The text was updated successfully, but these errors were encountered:

wleepang · 2020-05-06T16:44:57Z

@dtenenba - if you omit the region from the config file the underlying AmazonCloudDriver will use the "default" region from the execution environment.

dtenenba · 2020-05-06T17:11:55Z

I just tried that and I am still getting the same error. I also commented out the region in my ~/.aws/config file as well and still got the same result.

wleepang · 2020-05-07T05:22:44Z

Are you running from a local workstation or on an EC2 instance? If the latter, is your account part of an organization, and is there an SCP applied to the account?

dtenenba · 2020-05-07T05:36:09Z

@wleepang Local workstation.

pditommaso · 2020-05-07T07:31:57Z

The region is set when the client is created.

https://github.com/nextflow-io/nextflow-s3fs/blob/83181d0b5f9f3d7dbbde94baa4242f4ced0be598/src/main/java/com/upplication/s3fs/S3FileSystemProvider.java#L834-L836

@wleepang Does the AWS client can only access buckets for that region?

wleepang · 2020-05-07T15:29:16Z

I'm not sure if this translates to the Java SDK. I whipped up a quick test with the Python SDK, and explicitly setting the region on the client does not affect accessibility to the bucket - was able to list and get.

dtenenba · 2020-05-07T15:52:56Z

I had the same results with a python test -- no problem accessing a bucket in eu-west-1 with a client created with us-west-2, and vice versa.
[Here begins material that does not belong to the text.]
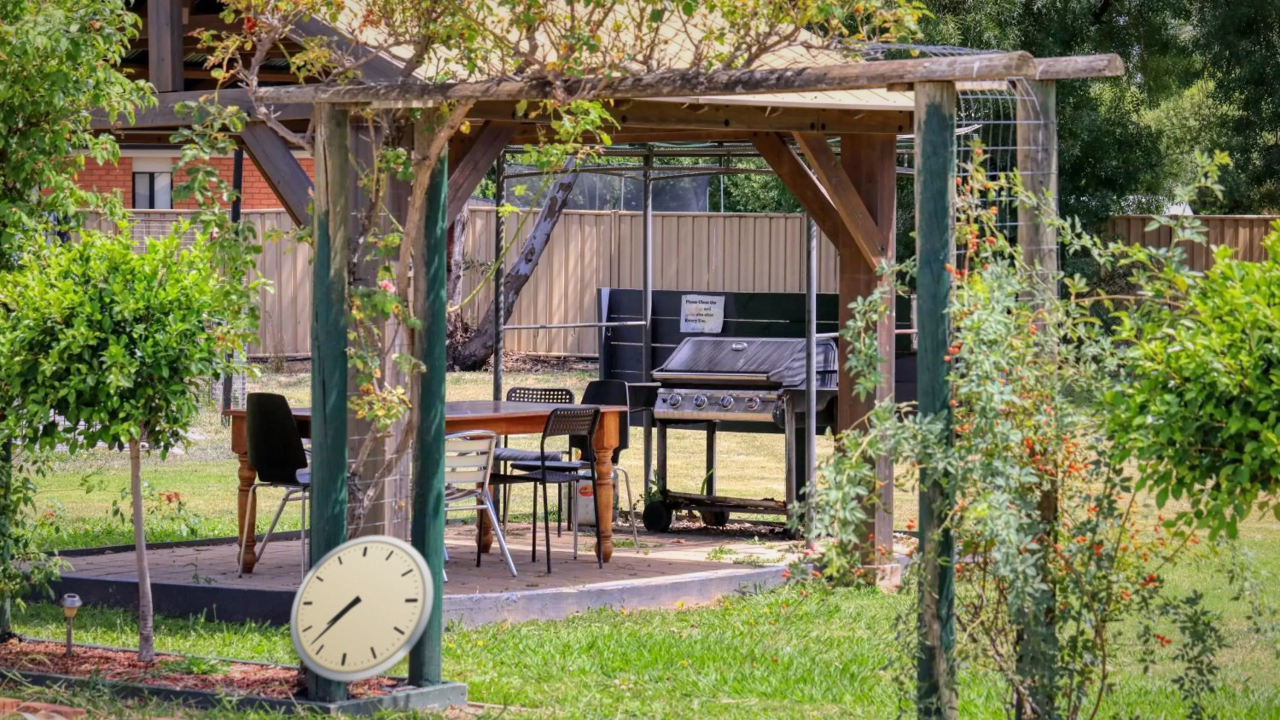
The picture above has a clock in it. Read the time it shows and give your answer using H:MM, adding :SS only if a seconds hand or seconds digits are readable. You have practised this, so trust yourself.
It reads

Not sure if the Java SDK behaves differently or if it's an implementation issue. I do notice that the error message (Please use this region to retry the request) does come from aws-sdk-java.

wleepang · 2020-05-07T16:12:09Z

I wonder if this (explicitly setting the api endpoint) could be the root cause:
https://github.com/nextflow-io/nextflow-s3fs/blob/83181d0b5f9f3d7dbbde94baa4242f4ced0be598/src/main/java/com/upplication/s3fs/S3FileSystemProvider.java#L831

although, again - this isn't an issue with the Python SDK

wleepang · 2020-05-12T23:57:14Z

@dtenenba - ran a more elaborate test today:

Installed nextflow on an EC2 instance in us-east-2 with a "restricted" instance profile (very minimal permissions) and ran the following demo workflow:

https://github.com/wleepang/demo-genomics-workflow-nextflow

which sources public input data from us-west-2 and public reference data from us-east-1.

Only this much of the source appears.